He was asked isn't this suppose to be a jump kick? He said you want to jump right? So he started doing Jump kicks  like alot of them.


----------



## sicko

That's true. One version of Xiaowang is without jump. It is ment for studying the frame. Usually it is with the jump, but as long as you follow the principles, it's ok if you step down aswell.


----------



## Blaze Dragon

never heard of xu yusheng yang style, is it vastly different from yang style? the only taiji forms I've been taught by my sifu that are called yang style do not have any jump kicks. The one we call Chen does have a double jump front kick type of technique. there is also a jump trap kick as well in our chen.


----------



## clfsean

BlazeLeeDragon said:


> never heard of xu yusheng yang style, is it vastly different from yang style? the only taiji forms I've been taught by my sifu that are called yang style do not have any jump kicks. The one we call Chen does have a double jump front kick type of technique. there is also a jump trap kick as well in our chen.

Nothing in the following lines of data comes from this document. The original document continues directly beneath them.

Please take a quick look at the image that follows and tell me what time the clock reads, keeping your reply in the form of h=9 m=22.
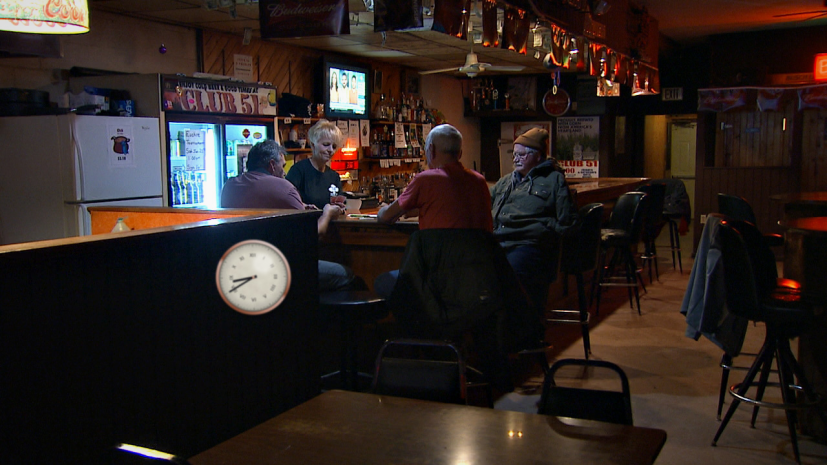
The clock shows h=8 m=40
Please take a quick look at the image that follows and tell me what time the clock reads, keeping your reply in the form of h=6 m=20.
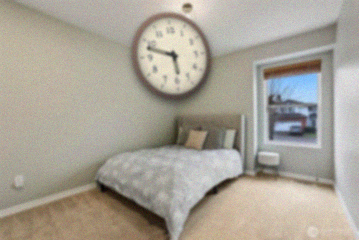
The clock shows h=5 m=48
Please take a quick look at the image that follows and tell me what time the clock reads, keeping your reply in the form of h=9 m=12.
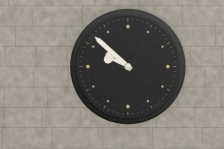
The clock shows h=9 m=52
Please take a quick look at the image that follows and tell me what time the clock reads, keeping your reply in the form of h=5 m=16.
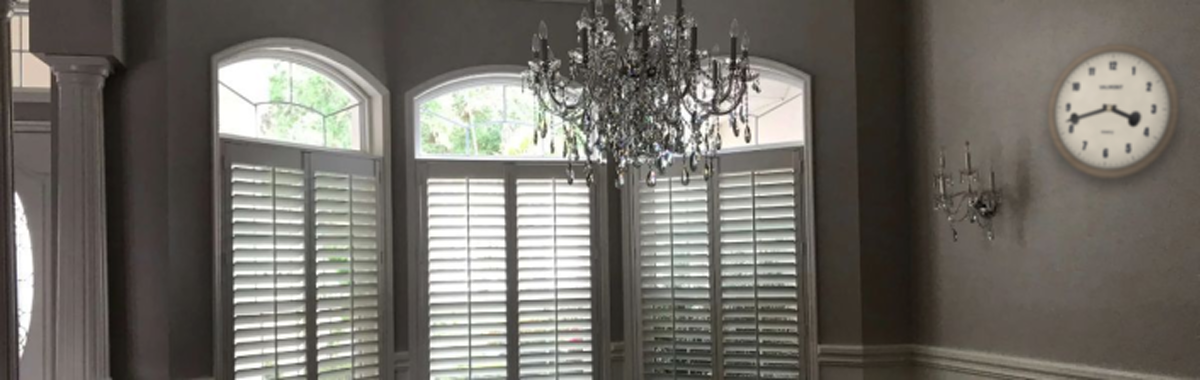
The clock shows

What you do for "Yang" is  PRC 24 & Chen Man Ching's 37 step. Neither of those are proper Yang family forms. They are built from it. What you do for Chen is a take on Chen's Xinjia Yilu.


----------



## Blaze Dragon

clfsean said:


> What you do for "Yang" is  PRC 24 & Chen Man Ching's 37 step. Neither of those are proper Yang family forms. They are built from it. What you do for Chen is a take on Chen's Xinjia Yilu.



To be more specific what I've learned so far from my school are the following

These are our "Yang style" forms I've learned.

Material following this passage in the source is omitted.